• WHAT THE TASK ASKS: The entries that follow need to be retyped verbatim.

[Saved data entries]
Start of Block

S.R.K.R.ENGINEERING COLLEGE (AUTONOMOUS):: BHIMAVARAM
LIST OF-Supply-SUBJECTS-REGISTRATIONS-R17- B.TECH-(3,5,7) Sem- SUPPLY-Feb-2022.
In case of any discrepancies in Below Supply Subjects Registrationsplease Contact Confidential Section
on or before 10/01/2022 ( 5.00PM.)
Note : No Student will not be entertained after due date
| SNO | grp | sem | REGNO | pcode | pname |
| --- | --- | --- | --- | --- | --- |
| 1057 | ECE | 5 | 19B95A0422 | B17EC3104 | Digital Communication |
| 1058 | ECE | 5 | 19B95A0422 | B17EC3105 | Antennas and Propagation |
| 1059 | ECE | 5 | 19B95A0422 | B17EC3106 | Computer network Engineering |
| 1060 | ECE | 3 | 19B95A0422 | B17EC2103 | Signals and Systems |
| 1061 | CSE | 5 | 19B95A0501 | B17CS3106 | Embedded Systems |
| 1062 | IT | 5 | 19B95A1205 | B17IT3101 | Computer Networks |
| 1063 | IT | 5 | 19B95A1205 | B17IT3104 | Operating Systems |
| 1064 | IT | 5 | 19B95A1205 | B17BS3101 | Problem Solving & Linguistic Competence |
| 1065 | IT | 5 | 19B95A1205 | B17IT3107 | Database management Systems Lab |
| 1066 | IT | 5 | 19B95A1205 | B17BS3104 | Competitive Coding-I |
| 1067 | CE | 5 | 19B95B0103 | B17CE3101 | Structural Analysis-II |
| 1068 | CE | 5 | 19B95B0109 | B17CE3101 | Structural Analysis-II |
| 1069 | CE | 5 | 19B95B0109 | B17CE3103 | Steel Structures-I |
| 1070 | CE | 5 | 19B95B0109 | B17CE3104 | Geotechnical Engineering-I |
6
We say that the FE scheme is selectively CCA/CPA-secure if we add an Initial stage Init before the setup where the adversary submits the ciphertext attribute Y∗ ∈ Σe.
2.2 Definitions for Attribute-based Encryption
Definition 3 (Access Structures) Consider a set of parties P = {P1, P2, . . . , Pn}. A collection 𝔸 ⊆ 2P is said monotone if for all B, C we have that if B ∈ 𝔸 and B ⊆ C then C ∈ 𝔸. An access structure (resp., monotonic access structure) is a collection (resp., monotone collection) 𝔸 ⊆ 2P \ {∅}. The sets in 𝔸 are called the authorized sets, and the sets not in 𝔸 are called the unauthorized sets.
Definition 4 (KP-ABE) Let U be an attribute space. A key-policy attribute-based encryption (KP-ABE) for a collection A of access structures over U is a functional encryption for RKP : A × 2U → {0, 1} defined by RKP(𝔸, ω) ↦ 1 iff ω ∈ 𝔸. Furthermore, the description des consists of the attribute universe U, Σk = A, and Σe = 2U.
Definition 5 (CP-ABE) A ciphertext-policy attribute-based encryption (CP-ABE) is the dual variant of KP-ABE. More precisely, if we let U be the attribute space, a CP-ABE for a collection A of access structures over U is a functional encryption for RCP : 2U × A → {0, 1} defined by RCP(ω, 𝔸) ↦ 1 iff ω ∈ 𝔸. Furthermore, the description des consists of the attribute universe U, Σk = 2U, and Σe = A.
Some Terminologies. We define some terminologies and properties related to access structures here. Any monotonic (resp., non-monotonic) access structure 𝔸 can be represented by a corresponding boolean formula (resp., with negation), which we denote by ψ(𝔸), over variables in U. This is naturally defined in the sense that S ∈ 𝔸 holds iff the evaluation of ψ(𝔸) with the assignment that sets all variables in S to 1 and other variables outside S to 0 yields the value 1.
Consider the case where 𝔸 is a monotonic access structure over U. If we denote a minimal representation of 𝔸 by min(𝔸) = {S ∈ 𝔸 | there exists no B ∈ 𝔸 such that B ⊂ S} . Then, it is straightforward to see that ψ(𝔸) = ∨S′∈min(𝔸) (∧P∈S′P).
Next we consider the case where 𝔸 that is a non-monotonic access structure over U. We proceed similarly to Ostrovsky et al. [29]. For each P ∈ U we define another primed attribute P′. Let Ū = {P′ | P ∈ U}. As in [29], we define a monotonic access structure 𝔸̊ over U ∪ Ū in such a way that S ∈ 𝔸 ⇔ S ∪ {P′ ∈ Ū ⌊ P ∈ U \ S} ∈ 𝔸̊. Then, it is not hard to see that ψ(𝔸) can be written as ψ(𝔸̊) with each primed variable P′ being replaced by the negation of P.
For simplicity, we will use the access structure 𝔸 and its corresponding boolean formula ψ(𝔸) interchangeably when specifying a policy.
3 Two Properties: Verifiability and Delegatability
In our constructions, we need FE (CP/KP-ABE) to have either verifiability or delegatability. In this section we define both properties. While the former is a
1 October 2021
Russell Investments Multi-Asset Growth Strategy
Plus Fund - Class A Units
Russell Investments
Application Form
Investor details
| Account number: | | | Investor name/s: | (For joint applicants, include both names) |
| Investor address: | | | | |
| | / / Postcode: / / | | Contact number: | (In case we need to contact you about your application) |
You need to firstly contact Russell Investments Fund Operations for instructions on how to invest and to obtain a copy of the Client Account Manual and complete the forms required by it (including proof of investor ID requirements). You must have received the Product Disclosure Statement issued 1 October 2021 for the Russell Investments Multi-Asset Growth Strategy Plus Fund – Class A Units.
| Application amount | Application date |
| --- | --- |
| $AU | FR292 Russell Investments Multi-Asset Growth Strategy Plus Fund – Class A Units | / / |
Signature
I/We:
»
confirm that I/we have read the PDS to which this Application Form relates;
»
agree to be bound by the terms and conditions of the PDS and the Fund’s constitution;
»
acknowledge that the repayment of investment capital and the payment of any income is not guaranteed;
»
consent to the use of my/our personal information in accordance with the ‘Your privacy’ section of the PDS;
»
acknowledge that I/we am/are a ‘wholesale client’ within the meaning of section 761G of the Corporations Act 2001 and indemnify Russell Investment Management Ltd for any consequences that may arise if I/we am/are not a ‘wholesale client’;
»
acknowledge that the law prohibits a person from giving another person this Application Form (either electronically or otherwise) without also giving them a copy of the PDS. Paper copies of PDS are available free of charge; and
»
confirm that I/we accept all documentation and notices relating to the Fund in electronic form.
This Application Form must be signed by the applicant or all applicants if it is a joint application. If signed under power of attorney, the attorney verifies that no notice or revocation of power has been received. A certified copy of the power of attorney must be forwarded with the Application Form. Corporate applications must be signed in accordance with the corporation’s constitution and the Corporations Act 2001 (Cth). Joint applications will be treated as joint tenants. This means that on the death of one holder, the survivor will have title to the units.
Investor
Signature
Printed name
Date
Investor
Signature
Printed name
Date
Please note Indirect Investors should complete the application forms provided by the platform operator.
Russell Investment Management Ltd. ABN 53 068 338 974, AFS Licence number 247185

End of Block

• RESPONSE:
S.R.K.R.ENGINEERING COLLEGE (AUTONOMOUS):: BHIMAVARAM
LIST OF-Supply-SUBJECTS-REGISTRATIONS-R17- B.TECH-(3,5,7) Sem- SUPPLY-Feb-2022.
In case of any discrepancies in Below Supply Subjects Registrationsplease Contact Confidential Section
on or before 10/01/2022 ( 5.00PM.)
Note : No Student will not be entertained after due date
| SNO | grp | sem | REGNO | pcode | pname |
| --- | --- | --- | --- | --- | --- |
| 1057 | ECE | 5 | 19B95A0422 | B17EC3104 | Digital Communication |
| 1058 | ECE | 5 | 19B95A0422 | B17EC3105 | Antennas and Propagation |
| 1059 | ECE | 5 | 19B95A0422 | B17EC3106 | Computer network Engineering |
| 1060 | ECE | 3 | 19B95A0422 | B17EC2103 | Signals and Systems |
| 1061 | CSE | 5 | 19B95A0501 | B17CS3106 | Embedded Systems |
| 1062 | IT | 5 | 19B95A1205 | B17IT3101 | Computer Networks |
| 1063 | IT | 5 | 19B95A1205 | B17IT3104 | Operating Systems |
| 1064 | IT | 5 | 19B95A1205 | B17BS3101 | Problem Solving & Linguistic Competence |
| 1065 | IT | 5 | 19B95A1205 | B17IT3107 | Database management Systems Lab |
| 1066 | IT | 5 | 19B95A1205 | B17BS3104 | Competitive Coding-I |
| 1067 | CE | 5 | 19B95B0103 | B17CE3101 | Structural Analysis-II |
| 1068 | CE | 5 | 19B95B0109 | B17CE3101 | Structural Analysis-II |
| 1069 | CE | 5 | 19B95B0109 | B17CE3103 | Steel Structures-I |
| 1070 | CE | 5 | 19B95B0109 | B17CE3104 | Geotechnical Engineering-I |
6
We say that the FE scheme is selectively CCA/CPA-secure if we add an Initial stage Init before the setup where the adversary submits the ciphertext attribute Y∗ ∈ Σe.
2.2 Definitions for Attribute-based Encryption
Definition 3 (Access Structures) Consider a set of parties P = {P1, P2, . . . , Pn}. A collection 𝔸 ⊆ 2P is said monotone if for all B, C we have that if B ∈ 𝔸 and B ⊆ C then C ∈ 𝔸. An access structure (resp., monotonic access structure) is a collection (resp., monotone collection) 𝔸 ⊆ 2P \ {∅}. The sets in 𝔸 are called the authorized sets, and the sets not in 𝔸 are called the unauthorized sets.
Definition 4 (KP-ABE) Let U be an attribute space. A key-policy attribute-based encryption (KP-ABE) for a collection A of access structures over U is a functional encryption for RKP : A × 2U → {0, 1} defined by RKP(𝔸, ω) ↦ 1 iff ω ∈ 𝔸. Furthermore, the description des consists of the attribute universe U, Σk = A, and Σe = 2U.
Definition 5 (CP-ABE) A ciphertext-policy attribute-based encryption (CP-ABE) is the dual variant of KP-ABE. More precisely, if we let U be the attribute space, a CP-ABE for a collection A of access structures over U is a functional encryption for RCP : 2U × A → {0, 1} defined by RCP(ω, 𝔸) ↦ 1 iff ω ∈ 𝔸. Furthermore, the description des consists of the attribute universe U, Σk = 2U, and Σe = A.
Some Terminologies. We define some terminologies and properties related to access structures here. Any monotonic (resp., non-monotonic) access structure 𝔸 can be represented by a corresponding boolean formula (resp., with negation), which we denote by ψ(𝔸), over variables in U. This is naturally defined in the sense that S ∈ 𝔸 holds iff the evaluation of ψ(𝔸) with the assignment that sets all variables in S to 1 and other variables outside S to 0 yields the value 1.
Consider the case where 𝔸 is a monotonic access structure over U. If we denote a minimal representation of 𝔸 by min(𝔸) = {S ∈ 𝔸 | there exists no B ∈ 𝔸 such that B ⊂ S} . Then, it is straightforward to see that ψ(𝔸) = ∨S′∈min(𝔸) (∧P∈S′P).
Next we consider the case where 𝔸 that is a non-monotonic access structure over U. We proceed similarly to Ostrovsky et al. [29]. For each P ∈ U we define another primed attribute P′. Let Ū = {P′ | P ∈ U}. As in [29], we define a monotonic access structure 𝔸̊ over U ∪ Ū in such a way that S ∈ 𝔸 ⇔ S ∪ {P′ ∈ Ū ⌊ P ∈ U \ S} ∈ 𝔸̊. Then, it is not hard to see that ψ(𝔸) can be written as ψ(𝔸̊) with each primed variable P′ being replaced by the negation of P.
For simplicity, we will use the access structure 𝔸 and its corresponding boolean formula ψ(𝔸) interchangeably when specifying a policy.
3 Two Properties: Verifiability and Delegatability
In our constructions, we need FE (CP/KP-ABE) to have either verifiability or delegatability. In this section we define both properties. While the former is a
1 October 2021
Russell Investments Multi-Asset Growth Strategy
Plus Fund - Class A Units
Russell Investments
Application Form
Investor details
| Account number: | | | Investor name/s: | (For joint applicants, include both names) |
| Investor address: | | | | |
| | / / Postcode: / / | | Contact number: | (In case we need to contact you about your application) |
You need to firstly contact Russell Investments Fund Operations for instructions on how to invest and to obtain a copy of the Client Account Manual and complete the forms required by it (including proof of investor ID requirements). You must have received the Product Disclosure Statement issued 1 October 2021 for the Russell Investments Multi-Asset Growth Strategy Plus Fund – Class A Units.
| Application amount | Application date |
| --- | --- |
| $AU | FR292 Russell Investments Multi-Asset Growth Strategy Plus Fund – Class A Units | / / |
Signature
I/We:
»
confirm that I/we have read the PDS to which this Application Form relates;
»
agree to be bound by the terms and conditions of the PDS and the Fund’s constitution;
»
acknowledge that the repayment of investment capital and the payment of any income is not guaranteed;
»
consent to the use of my/our personal information in accordance with the ‘Your privacy’ section of the PDS;
»
acknowledge that I/we am/are a ‘wholesale client’ within the meaning of section 761G of the Corporations Act 2001 and indemnify Russell Investment Management Ltd for any consequences that may arise if I/we am/are not a ‘wholesale client’;
»
acknowledge that the law prohibits a person from giving another person this Application Form (either electronically or otherwise) without also giving them a copy of the PDS. Paper copies of PDS are available free of charge; and
»
confirm that I/we accept all documentation and notices relating to the Fund in electronic form.
This Application Form must be signed by the applicant or all applicants if it is a joint application. If signed under power of attorney, the attorney verifies that no notice or revocation of power has been received. A certified copy of the power of attorney must be forwarded with the Application Form. Corporate applications must be signed in accordance with the corporation’s constitution and the Corporations Act 2001 (Cth). Joint applications will be treated as joint tenants. This means that on the death of one holder, the survivor will have title to the units.
Investor
Signature
Printed name
Date
Investor
Signature
Printed name
Date
Please note Indirect Investors should complete the application forms provided by the platform operator.
Russell Investment Management Ltd. ABN 53 068 338 974, AFS Licence number 247185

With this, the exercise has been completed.